A half-hearted shrug. “Nix taught me. She thought it’d be fun.” He said that name casually, but I felt a twinge of distaste at the mention of the dismembered woman. However, he didn’t give me a chance to dwell on it, adding, “I’d like to teach you too.”
I blushed. “I don’t think I could.”
“Why not?” he asked, and just for an instant I thought his gaze had turned cold.
I didn’t respond, truly not quite sure why not either, so Valdemar took my silence for assent and pulled me closer. He put his left hand on my shoulder. “Place your hand on my waist.” He instructed. When I hesitated, he took my hand and guided it there himself. Then he locked our free hands together. “This is our frame,” he said. “We need to maintain this throughout the dance.”
I nodded, vaguely shocked at the contact. A part of me struggled not to overlay the present with the memory of my arm wrapped around him, his blood dripping down my palm or, worse yet, Clement’s predatory grip on that girl’s waist.
“You’ll lead.” Valdemar said.
“Huh? How?”
“It’s not complex. I’ll tell you the steps, and after a few sequences you’ll get the complete hang of it.” He smiled broadly. “And then you can lead us wherever you like. How’s that sound?”
“I don’t think–”
“Then don’t think. Didn’t you wonder what life is like for those privileged Woltairians? I’m offering you a chance to live a part of it, here, with me.” He looked quite serious as he said this, even if the smile didn’t completely fall from his face.
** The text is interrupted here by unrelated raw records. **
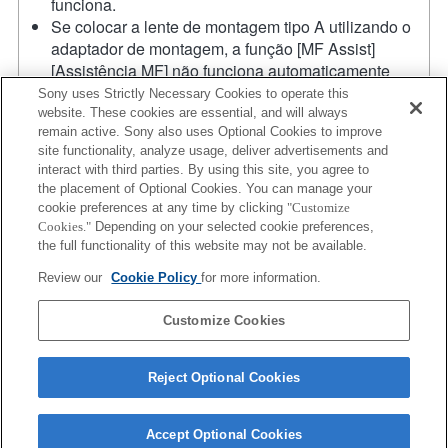
funciona.
Se colocar a lente de montagem tipo A utilizando o
adaptador de montagem, a função [MF Assist]
[Assistência MF] não funciona automaticamente
quando roda o anel de focagem. Pode ampliar a
Sony uses Strictly Necessary Cookies to operate this
imagem, seleccionando a função [Focus Magnifier]
website. These cookies are essential, and will always
remain active. Sony also uses Optional Cookies to improve
[Lupa de focagem] ou a função [MF Assist]
site functionality, analyze usage, deliver advertisements and
[Assistência MF] para qualquer tecla nas "Custom
interact with third parties. By using this site, you agree to
Key Settings" [Definições de teclas personalizadas].
the placement of Optional Cookies. You can manage your
A função de obturador de toque não funciona.
cookie preferences at any time by clicking
"Customize
Apesar de conseguir efetuar a focagem automática,
Cookies."
Depending on your selected cookie preferences,
por vezes é difícil focar num objeto utilizando esta
the full functionality of this website may not be available.
função quando está a fotografar cenas escuras ou
Review our
Cookie Policy
for more information.
quando um objeto está situado nos cantos do ecrã ou
está significativamente desfocado.
Customize Cookies
Reject Optional Cookies
Accept Optional Cookies
Terms of Use
Contact Us
Copyright 2026 Sony Corporation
“Alright,” I said. “Teach me.”
He showed me my steps, gently pulling me in the right direction when I seemed confused. He was right - it wasn’t awfully difficult and after a few rotations I felt quite adept, if we were to disregard the times I stepped on his toes.
His steps were graceful and loose, and he followed me with a self-assured discipline in tune with his demeanour. I enjoyed the freedom of taking us whichever way I liked, I let myself get absorbed in the pleasantly repetitive steps, and when he broke the frame and our chests pressed together, I felt that we were one being, one creature dancing away from the fields of the mundane.
I dipped him down. His long, blond hair brushed the grass and he grinned at me, his eyes alight.
The sun was setting behind us, bathing him in a deep orange glow and he looked like a fae, like a young god, like the sun itself came down from the skies to be held in my arms.
I thought of nothing but him, nothing but how I could feel the rise and fall of his chest beneath my hands, and the words slipped out unbidden, “But why did I hurt you?” If I am not doomed, why was it so sweet?
He blinked - his lashes threads of gold, more delicate than the embroidery on a prince’s suit - and his smile widened. “Because it wasn’t the vrykolakas that wanted to do those things. It was you. Just you.” he said it simply, with that tell-tale ghost of dismissiveness so typical of him.
As if it was nothing, as if it were only obvious. Just me.